Тут же, подпирая веранду, стоял молчаливый, поседевший Талдрик, длинный, как телеграфный столб с большой дороги. Рядом с ним, такой же высокий, стоял старый Ян Уйт, прислонив к веранде свои двенадцать с половиной пудов жесткого мяса, жил и костей, составляющих его тело. Он тоже улыбался, глядя на борцов, хотя глубокие складки по углам его рта и носа невесело тянулись книзу и выцветшие брови почти сдвинулись.
С краю, на перилах веранды, сидел, свесив ноги, Пиетри Ойнас, пряча между колен свои широкие, нескладные кисти рук, такие же огромные, как у Яна Уйта.
Он, как и старики, держался в стороне от общего веселья, хотя ему еще не было тридцати лет.

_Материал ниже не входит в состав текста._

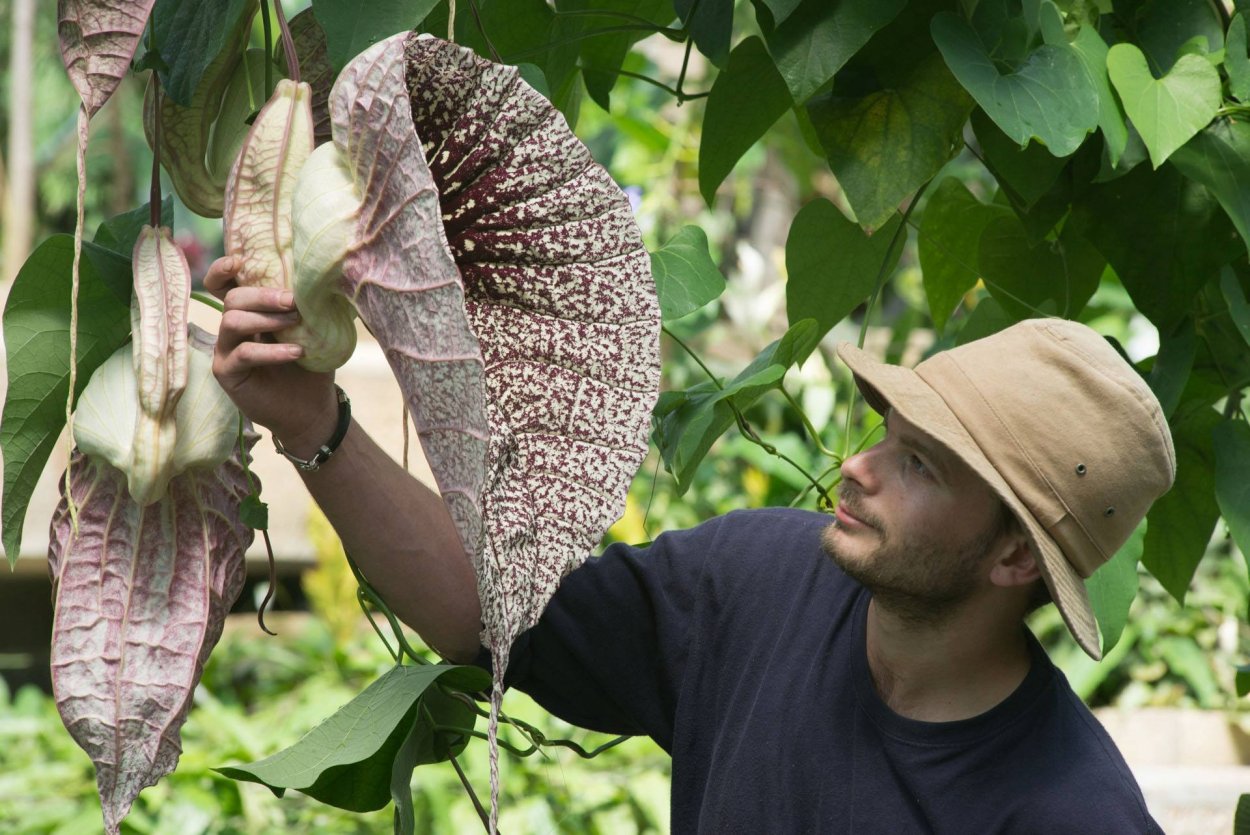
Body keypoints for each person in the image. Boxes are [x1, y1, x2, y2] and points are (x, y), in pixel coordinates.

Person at [206, 256, 1172, 833]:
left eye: (921, 465)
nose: (862, 468)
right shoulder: (756, 583)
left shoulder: (1068, 809)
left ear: (1014, 559)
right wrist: (313, 422)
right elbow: (484, 607)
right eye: (887, 432)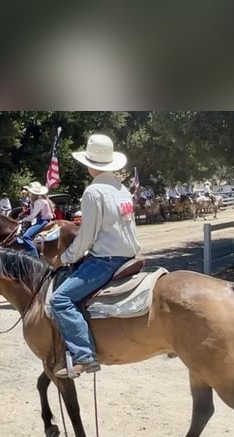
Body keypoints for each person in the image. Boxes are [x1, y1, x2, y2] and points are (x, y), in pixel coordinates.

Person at [49, 134, 141, 378]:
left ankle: (84, 356)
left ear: (90, 164)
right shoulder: (122, 189)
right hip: (130, 255)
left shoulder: (93, 192)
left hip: (106, 260)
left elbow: (86, 238)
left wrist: (64, 258)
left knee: (59, 300)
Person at [18, 181, 54, 256]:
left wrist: (23, 220)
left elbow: (32, 216)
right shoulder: (38, 201)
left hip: (42, 222)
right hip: (42, 220)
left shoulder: (39, 202)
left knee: (26, 237)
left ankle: (34, 257)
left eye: (30, 192)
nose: (29, 193)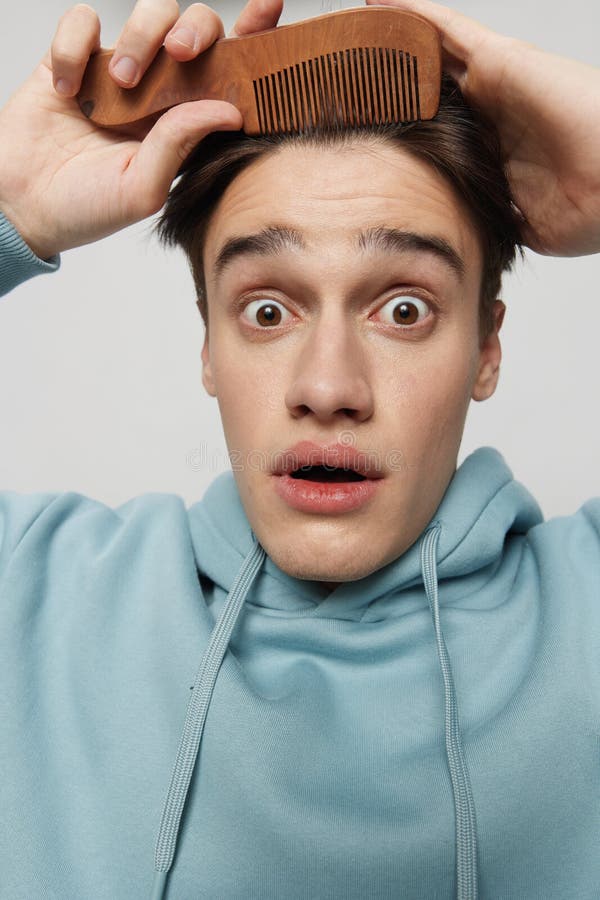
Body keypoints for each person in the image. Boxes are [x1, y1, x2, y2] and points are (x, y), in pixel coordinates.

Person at [1, 0, 599, 898]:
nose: (328, 387)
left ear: (486, 347)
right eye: (268, 311)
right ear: (207, 345)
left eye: (404, 309)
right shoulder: (30, 593)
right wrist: (7, 206)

И по виду он даже сошел бы за мальчишку, со своими выпяченными, точно надутыми, потрескавшимися губами и по-детски обиженным взглядом.
Он тоже внимательно следил за всем происходившим, и ноздри его широкого носа расширялись и вздрагивали.
Может быть, и правду говорили люди, что он чувствует приближение дождя, снега, мороза, чувствует близость ручья в поле или трясины в болоте по одному лишь запаху. А в лесу он будто бы совсем как дома: знает вперед, где вырастут грибы, какое дерево начнет сохнуть в следующем году и на какой сосне будет жить белка; знает по запаху, в каком направлении лежит муравьиная куча, пчелиное гнездо, лисья нора...
Глаза его становились ярче, когда он смотрел в сторону Васьки Никитина. Значит, он не любил Ваську. А не любил он Ваську, конечно, потому, что тот был первым активистом в колхозе «Ома-Маа».
Васька Никитин хлопотал около гостей, предлагая им занимать скамейки и стулья. Он раздвигал свои нескладные губы так, чтобы получилась приветливая улыбка, и громко выкрикивал все одно и то же:
— Пожалуйста, товарищи! А ну, давай, садись! — и при этом дергал каждого за рукав и подталкивал к скамейкам.
Он был такой же невысокий и кряжистый, как его отец, только лицо скуластее, и на голове топорщились густые и жесткие волосы. Васька редко сердился и хмурился. Он был такой же добряк, как его отец, и они оба немало помогли колхозу в борьбе с вредителями.
Когда была сделана попытка поджечь семенной амбар, Васька чуть было не поймал врага. Люди, прибежавшие на подозрительный шорох, застали его затаптывающим огонь. Он рассказал, что какой-то низкорослый человек с большими руками исчез в направлении хутора Юхана Ойнаса. По его описанию поджигатель был схож с Пиетри, но люди тогда еще настолько верили в честность Пиетри, что даже не устроили облавы.